Currently US citizens have to choose “F” for female or “M” for male on travel documents. The new policy will allow applicants to select “X” for non-binary or unspecified, meaning the US joins a dozen other countries – from Canada to Malta to Nepal – that recognize more than two genders on their passports.
“We are working to add a gender marker for non-binary, intersex, and gender non-conforming persons as soon as possible,” the US Department of State’s website announced today.
The move comes on the heels of advocates pushing the US government to recognize more categories on passports, including the years-long legal battle of Dana Zzyym, who sued the State Department in 2015 when they were denied an X passport.

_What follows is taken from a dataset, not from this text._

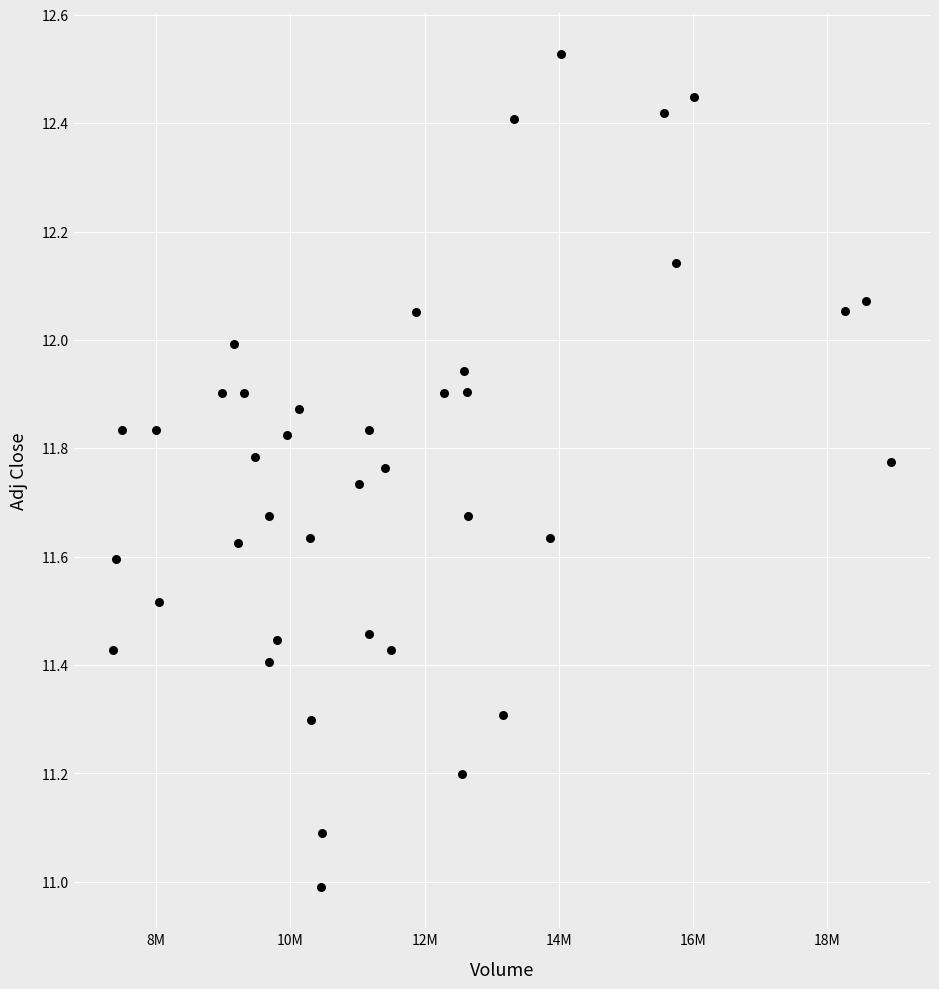

What is the range of X values (max minus min)?

11603300.0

The new policy states that people will not need to provide any kind of medical documentation or other “proof” to have their gender markers on their passports changed.

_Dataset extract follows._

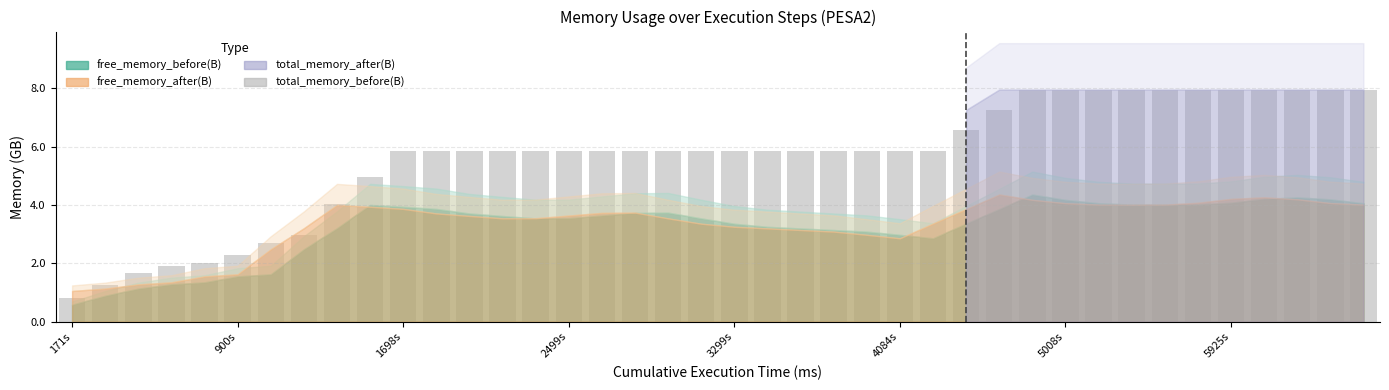

What is the difference between the maximum and minimum values?

7.1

Non-binary identification documents are already available in 20 US states and the District of Columbia, meaning some people who carry non-binary state documents have then been forced to apply for a passport listing them as female or male. In 2020, Congressmember Ro Khanna introduced legislation, endorsed by Human Rights Watch, to mandate an “X” category on passports.
Before the 1970s, sex or gender was not required to be listed on passports at all. The International Civil Aviation Organization (ICAO), the United Nations agency that sets global regulations for machine readable passports, allows for three sex categories: female, male, or “X” for unspecified.

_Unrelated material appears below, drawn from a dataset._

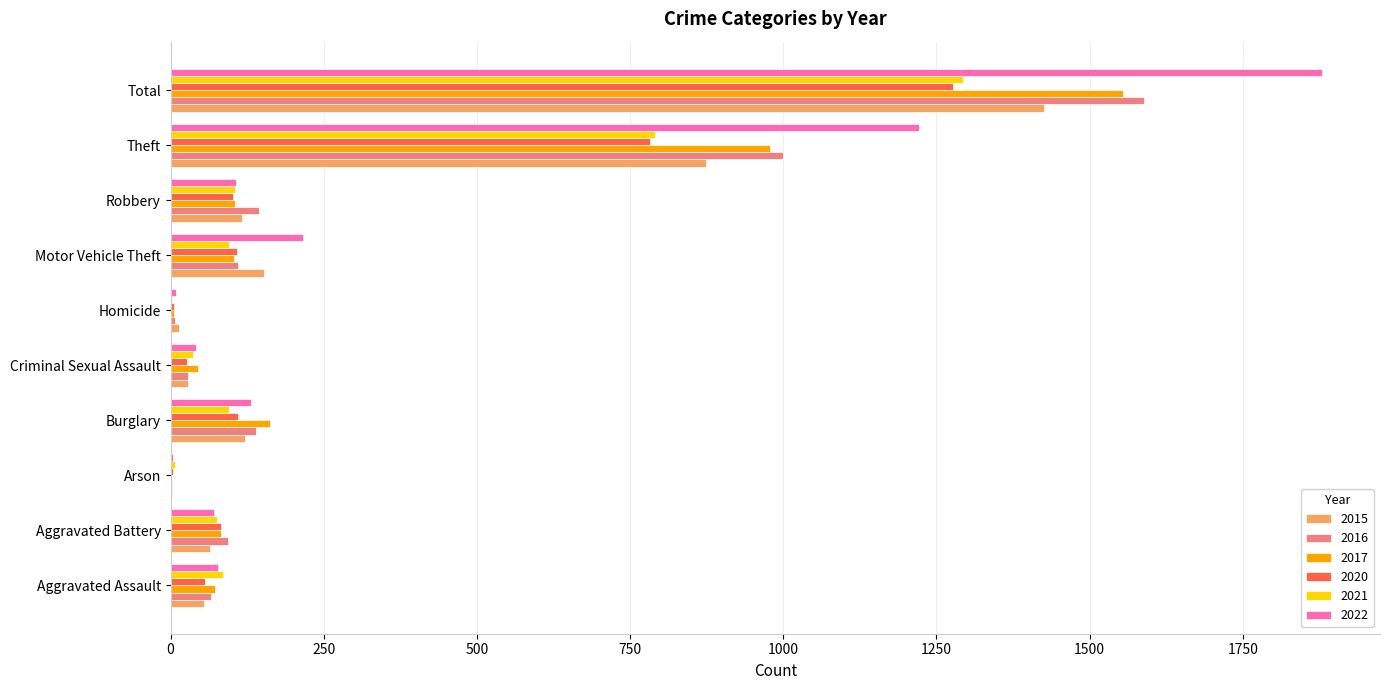

What is the total value across all series at Burglary?

759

The International Covenant on Civil and Political Rights, which the US has ratified, protects the rights to recognition before the law, privacy, and nondiscrimination. To fully respect these rights, states should not only allow people to change from “F” to “M” and vice versa; they should also provide them with an “X” or equivalent option.
The US government’s move today will have material benefits to trans and non-binary citizens, and also signal the increasing global urgency of recognizing gender diversity on official documents as a fundamental right.